In the Google v. Epic games case, it appears Google doesn’t want the world to know about its billing arrangement with Spotify.

The Verge has been keeping track of this court case, with Google attorney Glenn Pomerantz suggesting the court should seal portions of its User Choice Billing agreement with Spotify. That billing agreement allows Spotify to use its own billing system—while still giving Google a (smaller than 30%) cut.

“Disclosure of the Spotify deal would be very, very detrimental for the negotiation we’d be having with those other parties,” Pomerantz told the court. The attorney failed to elaborate on who those ‘other parties’ are, but both Epic Games and Amazon have adjusted how they do business on the Android platform. Epic Games removed Fortnite from the Google Play Store, while Amazon has made digital items like books, movies, and music unavailable for purchase on its apps.

The move comes as Epic fights Google and Apple on the 30% tax both Big Tech companies charge for the use of their app stores. Both Epic and Spotify signed onto the Coalition for App Fairness lobbying group—but Spotify got some special perks in 2022 from Google.

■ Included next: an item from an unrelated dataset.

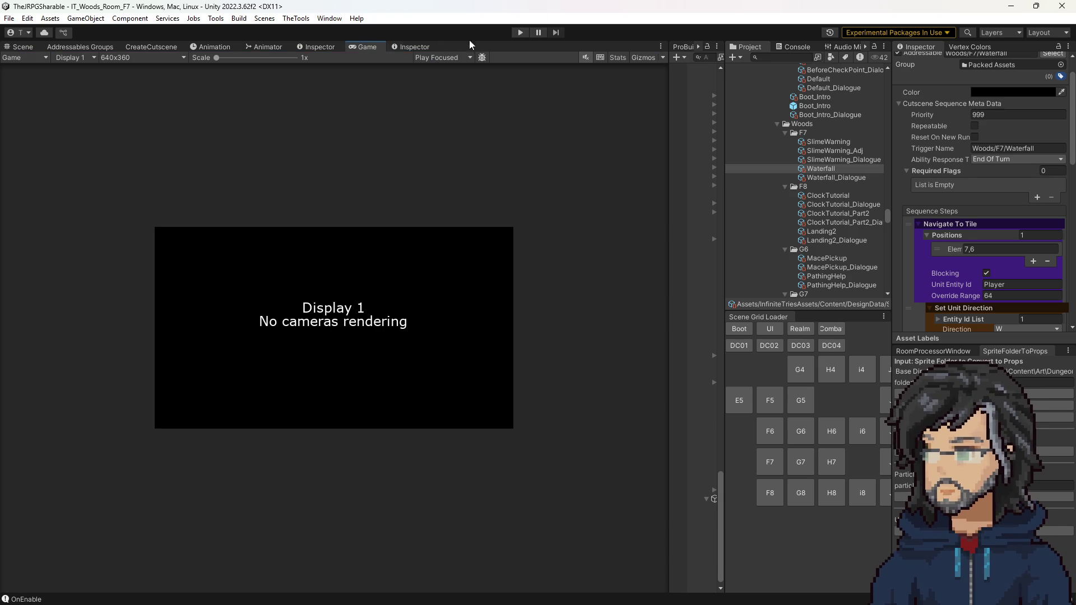
# Play the Waterfall cutscene dialogue through in play mode, then stop.
pyautogui.click(518, 31)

Google unveiled a limited pilot program it called ‘User Choice Billing,’ allowing certain apps to bypass the 30% fee Google collects on subscriptions in Android apps. At the time, Google said UCB developers would pay ‘4% less’ or 26% instead of 30%. Epic’s lawyers point out that this rate is not necessarily accurate.

“There is a rate set much lower than the rates you’ve been hearing about at trial, and that’s going to be an important part of what you’re going to be hearing about,” Epic’s lawyer Gary Bornstein told the judge in the case. That rate is likely closer to 15%, which is the new rate for ‘small-time’ developers who earn less than $1 million a year.

The problem comes from Epic Games seeking to argue that neither Apple nor Google should receive any fee from sales in the App Store. Courts are generally reluctant to tell a business how to set pricing guidelines, but even the judge in the Apple case felt that the 30% ask was high. Meanwhile, Spotify’s billing deal with Google has expanded to more than 140 markets across the globe.

Google rolled out the program in March 2022 with Spotify as the initial partner—but it’s unclear if anyone else is exploring the offering. Google has not clarified which other developers are lined up for future tests, but notes Spotify is a ‘natural first partner’ on the effort as one of the world’s largest subscription services with a global footprint. In South Korea where Google has been forced to permit alternative billing systems by regulation—it only reduced its commission fees by 4% (about what a payment processor takes).